Driven by rising energy and transport costs, the UK consumer price index rose 4.2% in October, official data showed on Wednesday. This is the largest increase in the index since November 2011.
A rapid recovery in demand following the easing of restrictions on Covid-19, shortages of goods and workers and soaring energy costs are pushing up prices around the world. The UK is also feeling the fallout from Brexit, adding to the cost of doing business with the EU, its biggest trading partner.

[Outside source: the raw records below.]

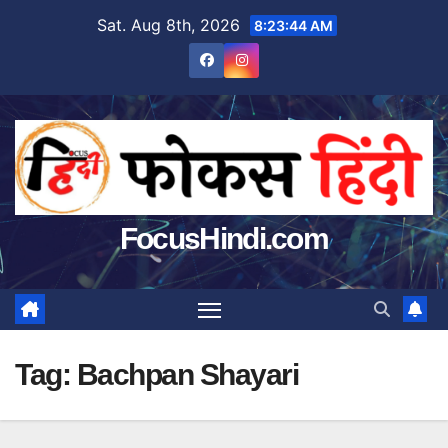
Skip
Sat. Aug 8th, 2026
8:23:45 AM
to
content
FocusHindi.com
Tag:
Bachpan Shayari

But October’s inflation data was even higher than analysts expected. The pound rose slightly against the US dollar and hit its highest level against the euro since February 2020, with investors betting on a rise in UK interest rates.
“Surprise on the rise in October inflation data confirms our expectations that the Bank of England will raise the bank rate by 15 basis points to 0.25% at its next Monetary Policy Committee meeting December 16, “wrote Kallum Pickering, senior economist at Berenberg, in a research note.
Higher official interest rates can increase the cost of borrowing for businesses and households, as well as encourage people to save more, thereby reducing some of the inflation.
Investors expected the central bank to start raising rates when it met earlier this month. Instead, he chose to stay the course while waiting for more labor market data, fearing unemployment could rise as UK government support for employers wanes.
Some of these employment concerns were likely allayed by news on Tuesday that unemployment in the UK fell to 4.3% in September even as the country’s holiday program ended.
“Combined with yesterday’s decent job market release, the larger than expected jump in CPI inflation in October makes an interest rate hike in December even more likely,” said Paul Dales, UK Chief Economist at Capital Economics.